Wolfram Computation Meets Knowledge

Wolfram Summer School


Alexander Outkin

Technology and Innovation

Class of 2018


Dr. Alexander Outkin is a principal member of technical staff at the Sandia National Laboratories. He has done original work in game-theoretic, mathematical and agent-based modeling in cyber security, moving target defense, financial markets, energy and economics. Alexander studied theoretical physics at Moscow State University and the Russian Academy of Sciences before receiving his PhD in economics with a specialization in game theory from Virginia Tech. He has worked as a technical staff member at Los Alamos National Laboratory. His earlier work in agent-based and microstructure modeling of the NASDAQ stock market and of the individual market-making strategies resulted in successfully predicting fundamental changes to the market structure and strategies ahead of decimalization, as well as in a book written with Vince Darley, titled A NASDAQ Market Simulation: Insights on a Major Market from the Science of Complex Adaptive Systems, published by World Scientific Publishing in 2007.

Computational Essay

Teaching Game Theory to Kids and Limits of Prediction »
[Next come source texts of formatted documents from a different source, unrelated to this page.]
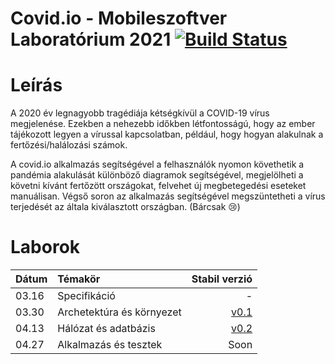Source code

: # Covid.io - Mobileszoftver Laboratórium 2021 [![Build Status](https://travis-ci.com/Pribzy/Covid.io_Mobileszoftver-labor.svg?branch=main)](https://travis-ci.com/Pribzy/Covid.io_Mobileszoftver-labor)

# Leírás
A 2020 év legnagyobb tragédiája kétségkívül a COVID-19 vírus megjelenése. Ezekben a nehezebb időkben létfontosságú, hogy az ember tájékozott legyen a vírussal kapcsolatban, például, hogy hogyan alakulnak a fertőzési/halálozási számok.

A covid.io alkalmazás segítségével a felhasználók nyomon követhetik a pandémia alakulását különböző diagramok segítségével, megjelölheti a követni kívánt fertőzött országokat, felvehet új megbetegedési eseteket manuálisan. Végső soron az alkalmazás segítségével megszüntetheti a vírus terjedését az általa kiválasztott országban. (Bárcsak
😢)

# Laborok
| Dátum        | Témakör           | Stabil verzió  |
| ------------- |:------------| -----:|
| 03.16      | Specifikáció | - |
| 03.30      | Archetektúra és környezet      |   [v0.1](https://github.com/Pribzy/Covid.io_Mobileszoftver-labor/tree/final/architecture-skeleton) |
| 04.13      | Hálózat és adatbázis      |  [v0.2](https://github.com/Pribzy/Covid.io_Mobileszoftver-labor/tree/final/network-persistence-layer)|
| 04.27      | Alkalmazás és tesztek      |  Soon|
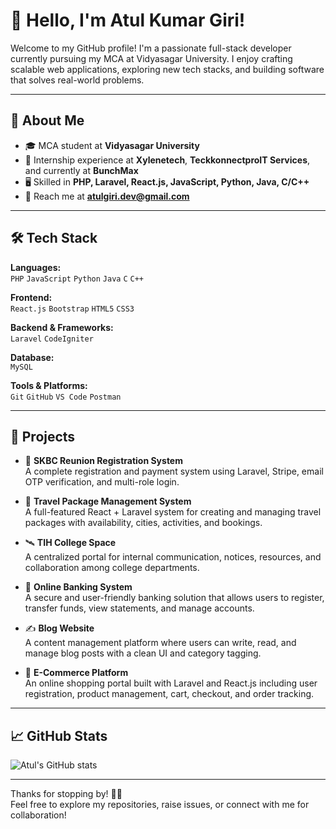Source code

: # 👋 Hello, I'm Atul Kumar Giri!

Welcome to my GitHub profile! I'm a passionate full-stack developer currently pursuing my MCA at Vidyasagar University. I enjoy crafting scalable web applications, exploring new tech stacks, and building software that solves real-world problems.

---

## 🚀 About Me

- 🎓 MCA student at **Vidyasagar University**
- 🏢 Internship experience at **Xylenetech**, **TeckkonnectproIT Services**, and currently at **BunchMax**
- 🖥️ Skilled in **PHP, Laravel, React.js, JavaScript, Python, Java, C/C++**
- 📧 Reach me at **atulgiri.dev@gmail.com**

---

## 🛠️ Tech Stack

**Languages:**  
`PHP` `JavaScript` `Python` `Java` `C` `C++`

**Frontend:**  
`React.js` `Bootstrap` `HTML5` `CSS3`

**Backend & Frameworks:**  
`Laravel` `CodeIgniter`

**Database:**  
`MySQL`

**Tools & Platforms:**  
`Git` `GitHub` `VS Code` `Postman`

---

## 📌 Projects

- 🔁 **SKBC Reunion Registration System**  
  A complete registration and payment system using Laravel, Stripe, email OTP verification, and multi-role login.

- 🧳 **Travel Package Management System**  
  A full-featured React + Laravel system for creating and managing travel packages with availability, cities, activities, and bookings.

- 🛰️ **TIH College Space**  
  A centralized portal for internal communication, notices, resources, and collaboration among college departments.

- 🏦 **Online Banking System**  
  A secure and user-friendly banking solution that allows users to register, transfer funds, view statements, and manage accounts.

- ✍️ **Blog Website**  
  A content management platform where users can write, read, and manage blog posts with a clean UI and category tagging.

- 🛒 **E-Commerce Platform**  
  An online shopping portal built with Laravel and React.js including user registration, product management, cart, checkout, and order tracking.

---

## 📈 GitHub Stats

![Atul's GitHub stats](https://github-readme-stats.vercel.app/api?username=AtulKumarGiri&show_icons=true&theme=tokyonight)

---

Thanks for stopping by! 👨‍💻  
Feel free to explore my repositories, raise issues, or connect with me for collaboration!

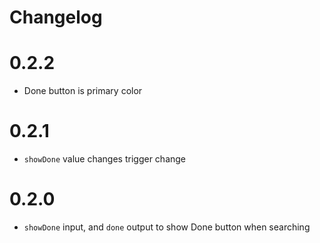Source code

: # Changelog

# 0.2.2

- Done button is primary color

# 0.2.1

- `showDone` value changes trigger change

# 0.2.0

- `showDone` input, and `done` output to show Done button when searching
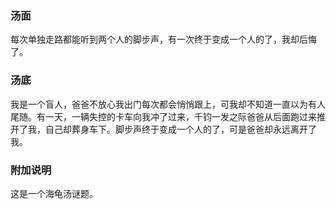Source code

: 

### 汤面

每次单独走路都能听到两个人的脚步声，有一次终于变成一个人的了，我却后悔了。

### 汤底

我是一个盲人，爸爸不放心我出门每次都会悄悄跟上，可我却不知道一直以为有人尾随。有一天，一辆失控的卡车向我冲了过来，千钧一发之际爸爸从后面跑过来推开了我，自己却葬身车下。脚步声终于变成一个人的了，可是爸爸却永远离开了我。

### 附加说明
这是一个海龟汤谜题。
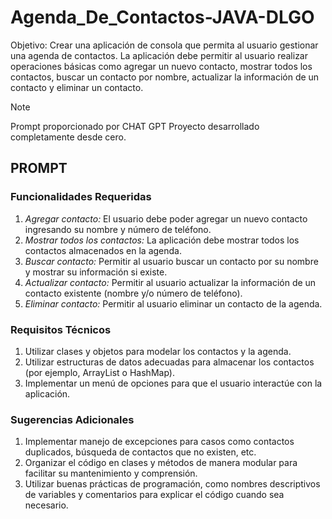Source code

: # Agenda_De_Contactos-JAVA-DLGO
Objetivo: Crear una aplicación de consola que permita al usuario gestionar una agenda de contactos. La aplicación debe permitir al usuario realizar operaciones básicas como agregar un nuevo contacto, mostrar todos los contactos, buscar un contacto por nombre, actualizar la información de un contacto y eliminar un contacto.

> [!NOTE]
> Prompt proporcionado por CHAT GPT
> Proyecto desarrollado completamente desde cero.

## PROMPT
### Funcionalidades Requeridas

1. *Agregar contacto:* El usuario debe poder agregar un nuevo contacto ingresando su nombre y número de teléfono.
2. *Mostrar todos los contactos:* La aplicación debe mostrar todos los contactos almacenados en la agenda.
3. *Buscar contacto:* Permitir al usuario buscar un contacto por su nombre y mostrar su información si existe.
4. *Actualizar contacto:* Permitir al usuario actualizar la información de un contacto existente (nombre y/o número de teléfono).
5. *Eliminar contacto:* Permitir al usuario eliminar un contacto de la agenda.

### Requisitos Técnicos

1. Utilizar clases y objetos para modelar los contactos y la agenda.
2. Utilizar estructuras de datos adecuadas para almacenar los contactos (por ejemplo, ArrayList o HashMap).
3. Implementar un menú de opciones para que el usuario interactúe con la aplicación.

### Sugerencias Adicionales

1. Implementar manejo de excepciones para casos como contactos duplicados, búsqueda de contactos que no existen, etc.
2. Organizar el código en clases y métodos de manera modular para facilitar su mantenimiento y comprensión.
3. Utilizar buenas prácticas de programación, como nombres descriptivos de variables y comentarios para explicar el código cuando sea necesario.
Project: Algorithm Development for a Maximally Stable, Time-Dependent Graph Layout


Develop foundations for understanding, layout and display of time-dependent graphs. Preserve or develop the ability to understand the graph and the changes to it across the timeline. Take into account discontinuous graph structure or node or edge changes.

Main Results in Detail

  • 1. Developed a prototype algorithm for 3D representation of time-dependent graphs evolving according to a rule from A New Kind of Science (Wolfram, 2002, p. 513).
  • 2. Developed a general maximally stable, time-dependent graph layout problem and algorithm outline for graphs with different evolution rules reflecting different science or application areas. A standard 2D layout is limited in how much it helps understanding the changes, in particular across different graph iterations. The following operations were performed to enable informative 3D display: transform vertex coordinates based on vertex relative position in an individual graph and the evolving graphs timeline, center the graphs, create edges between ancestor and successor nodes and restore coordinates.

Future Work

  • 1. Improve 3D graph “untangling.”
  • 2. Incorporate the evolution rules explicitly into the 2D and 3D generation and display.
  • 3. Enable context-specific aggregation and disaggregation.
  • 4. Enable virtual reality display.
  • 5. Represent history and future changes in extended-form games.